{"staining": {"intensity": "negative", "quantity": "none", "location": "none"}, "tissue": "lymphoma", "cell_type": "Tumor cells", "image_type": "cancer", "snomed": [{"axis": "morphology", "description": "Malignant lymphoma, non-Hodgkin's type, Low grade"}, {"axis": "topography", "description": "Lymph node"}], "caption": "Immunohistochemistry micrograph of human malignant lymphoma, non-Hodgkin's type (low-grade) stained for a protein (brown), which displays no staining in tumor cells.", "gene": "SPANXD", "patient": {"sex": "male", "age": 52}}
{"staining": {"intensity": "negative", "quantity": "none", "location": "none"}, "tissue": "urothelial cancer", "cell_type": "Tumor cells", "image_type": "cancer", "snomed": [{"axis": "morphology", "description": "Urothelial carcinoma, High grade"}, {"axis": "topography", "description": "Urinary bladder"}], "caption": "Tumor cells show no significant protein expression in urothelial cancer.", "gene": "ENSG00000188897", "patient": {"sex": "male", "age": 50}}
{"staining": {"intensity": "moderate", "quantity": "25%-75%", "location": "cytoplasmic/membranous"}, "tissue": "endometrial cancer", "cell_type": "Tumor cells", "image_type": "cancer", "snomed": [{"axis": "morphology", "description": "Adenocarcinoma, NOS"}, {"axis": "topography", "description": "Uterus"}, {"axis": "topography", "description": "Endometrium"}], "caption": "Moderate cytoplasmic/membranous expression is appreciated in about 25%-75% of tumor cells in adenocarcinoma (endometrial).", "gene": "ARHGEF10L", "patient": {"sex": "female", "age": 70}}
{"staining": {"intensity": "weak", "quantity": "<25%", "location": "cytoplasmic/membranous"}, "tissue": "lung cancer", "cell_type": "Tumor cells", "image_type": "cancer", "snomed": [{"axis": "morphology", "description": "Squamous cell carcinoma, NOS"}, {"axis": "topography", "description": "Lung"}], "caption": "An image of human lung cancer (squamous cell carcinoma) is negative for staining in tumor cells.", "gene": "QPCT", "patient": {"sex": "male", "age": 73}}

(Problem) An exact repetition of the data above is all that is needed.

(Solution)
{"staining": {"intensity": "negative", "quantity": "none", "location": "none"}, "tissue": "lymphoma", "cell_type": "Tumor cells", "image_type": "cancer", "snomed": [{"axis": "morphology", "description": "Malignant lymphoma, non-Hodgkin's type, Low grade"}, {"axis": "topography", "description": "Lymph node"}], "caption": "Immunohistochemistry micrograph of human malignant lymphoma, non-Hodgkin's type (low-grade) stained for a protein (brown), which displays no staining in tumor cells.", "gene": "SPANXD", "patient": {"sex": "male", "age": 52}}
{"staining": {"intensity": "negative", "quantity": "none", "location": "none"}, "tissue": "urothelial cancer", "cell_type": "Tumor cells", "image_type": "cancer", "snomed": [{"axis": "morphology", "description": "Urothelial carcinoma, High grade"}, {"axis": "topography", "description": "Urinary bladder"}], "caption": "Tumor cells show no significant protein expression in urothelial cancer.", "gene": "ENSG00000188897", "patient": {"sex": "male", "age": 50}}
{"staining": {"intensity": "moderate", "quantity": "25%-75%", "location": "cytoplasmic/membranous"}, "tissue": "endometrial cancer", "cell_type": "Tumor cells", "image_type": "cancer", "snomed": [{"axis": "morphology", "description": "Adenocarcinoma, NOS"}, {"axis": "topography", "description": "Uterus"}, {"axis": "topography", "description": "Endometrium"}], "caption": "Moderate cytoplasmic/membranous expression is appreciated in about 25%-75% of tumor cells in adenocarcinoma (endometrial).", "gene": "ARHGEF10L", "patient": {"sex": "female", "age": 70}}
{"staining": {"intensity": "weak", "quantity": "<25%", "location": "cytoplasmic/membranous"}, "tissue": "lung cancer", "cell_type": "Tumor cells", "image_type": "cancer", "snomed": [{"axis": "morphology", "description": "Squamous cell carcinoma, NOS"}, {"axis": "topography", "description": "Lung"}], "caption": "An image of human lung cancer (squamous cell carcinoma) is negative for staining in tumor cells.", "gene": "QPCT", "patient": {"sex": "male", "age": 73}}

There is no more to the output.